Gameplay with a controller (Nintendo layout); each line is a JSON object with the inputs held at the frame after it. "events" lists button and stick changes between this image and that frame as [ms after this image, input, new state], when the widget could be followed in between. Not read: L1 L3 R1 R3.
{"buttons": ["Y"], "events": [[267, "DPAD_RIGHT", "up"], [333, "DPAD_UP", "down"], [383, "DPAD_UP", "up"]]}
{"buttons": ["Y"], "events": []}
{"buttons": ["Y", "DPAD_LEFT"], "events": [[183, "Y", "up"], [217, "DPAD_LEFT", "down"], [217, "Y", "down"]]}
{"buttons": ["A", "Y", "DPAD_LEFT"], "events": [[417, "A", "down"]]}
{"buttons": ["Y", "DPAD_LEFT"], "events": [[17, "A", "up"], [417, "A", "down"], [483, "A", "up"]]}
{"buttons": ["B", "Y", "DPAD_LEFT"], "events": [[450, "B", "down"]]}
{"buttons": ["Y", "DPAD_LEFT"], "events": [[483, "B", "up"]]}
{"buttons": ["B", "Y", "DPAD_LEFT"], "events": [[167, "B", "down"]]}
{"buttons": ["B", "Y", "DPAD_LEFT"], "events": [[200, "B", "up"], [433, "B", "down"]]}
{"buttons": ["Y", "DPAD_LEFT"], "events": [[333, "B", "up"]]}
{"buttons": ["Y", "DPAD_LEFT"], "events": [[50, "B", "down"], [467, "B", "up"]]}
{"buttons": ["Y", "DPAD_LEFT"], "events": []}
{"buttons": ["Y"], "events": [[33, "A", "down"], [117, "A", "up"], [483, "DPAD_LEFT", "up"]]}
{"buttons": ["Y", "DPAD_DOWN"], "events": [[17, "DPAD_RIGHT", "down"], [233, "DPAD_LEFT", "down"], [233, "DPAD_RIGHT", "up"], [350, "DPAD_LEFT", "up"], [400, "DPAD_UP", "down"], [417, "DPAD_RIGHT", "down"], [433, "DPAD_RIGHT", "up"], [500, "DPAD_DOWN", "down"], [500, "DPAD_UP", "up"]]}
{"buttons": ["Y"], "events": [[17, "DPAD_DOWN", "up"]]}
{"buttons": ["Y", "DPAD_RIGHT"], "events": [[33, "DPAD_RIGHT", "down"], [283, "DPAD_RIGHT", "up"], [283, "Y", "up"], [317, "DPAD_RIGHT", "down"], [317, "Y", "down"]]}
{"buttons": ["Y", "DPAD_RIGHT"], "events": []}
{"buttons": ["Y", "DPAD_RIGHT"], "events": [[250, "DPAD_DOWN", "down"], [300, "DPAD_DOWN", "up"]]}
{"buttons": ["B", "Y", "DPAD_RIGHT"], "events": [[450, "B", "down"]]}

— Instructions for the task —
The whole block of entries above should be repeated exactly.

— Exercise result —
Gameplay with a controller (Nintendo layout); each line is a JSON object with the inputs held at the frame after it. "events" lists button and stick changes between this image and that frame as [ms after this image, input, new state], when the widget could be followed in between. Not read: L1 L3 R1 R3.
{"buttons": ["Y"], "events": [[267, "DPAD_RIGHT", "up"], [333, "DPAD_UP", "down"], [383, "DPAD_UP", "up"]]}
{"buttons": ["Y"], "events": []}
{"buttons": ["Y", "DPAD_LEFT"], "events": [[183, "Y", "up"], [217, "DPAD_LEFT", "down"], [217, "Y", "down"]]}
{"buttons": ["A", "Y", "DPAD_LEFT"], "events": [[417, "A", "down"]]}
{"buttons": ["Y", "DPAD_LEFT"], "events": [[17, "A", "up"], [417, "A", "down"], [483, "A", "up"]]}
{"buttons": ["B", "Y", "DPAD_LEFT"], "events": [[450, "B", "down"]]}
{"buttons": ["Y", "DPAD_LEFT"], "events": [[483, "B", "up"]]}
{"buttons": ["B", "Y", "DPAD_LEFT"], "events": [[167, "B", "down"]]}
{"buttons": ["B", "Y", "DPAD_LEFT"], "events": [[200, "B", "up"], [433, "B", "down"]]}
{"buttons": ["Y", "DPAD_LEFT"], "events": [[333, "B", "up"]]}
{"buttons": ["Y", "DPAD_LEFT"], "events": [[50, "B", "down"], [467, "B", "up"]]}
{"buttons": ["Y", "DPAD_LEFT"], "events": []}
{"buttons": ["Y"], "events": [[33, "A", "down"], [117, "A", "up"], [483, "DPAD_LEFT", "up"]]}
{"buttons": ["Y", "DPAD_DOWN"], "events": [[17, "DPAD_RIGHT", "down"], [233, "DPAD_LEFT", "down"], [233, "DPAD_RIGHT", "up"], [350, "DPAD_LEFT", "up"], [400, "DPAD_UP", "down"], [417, "DPAD_RIGHT", "down"], [433, "DPAD_RIGHT", "up"], [500, "DPAD_DOWN", "down"], [500, "DPAD_UP", "up"]]}
{"buttons": ["Y"], "events": [[17, "DPAD_DOWN", "up"]]}
{"buttons": ["Y", "DPAD_RIGHT"], "events": [[33, "DPAD_RIGHT", "down"], [283, "DPAD_RIGHT", "up"], [283, "Y", "up"], [317, "DPAD_RIGHT", "down"], [317, "Y", "down"]]}
{"buttons": ["Y", "DPAD_RIGHT"], "events": []}
{"buttons": ["Y", "DPAD_RIGHT"], "events": [[250, "DPAD_DOWN", "down"], [300, "DPAD_DOWN", "up"]]}
{"buttons": ["B", "Y", "DPAD_RIGHT"], "events": [[450, "B", "down"]]}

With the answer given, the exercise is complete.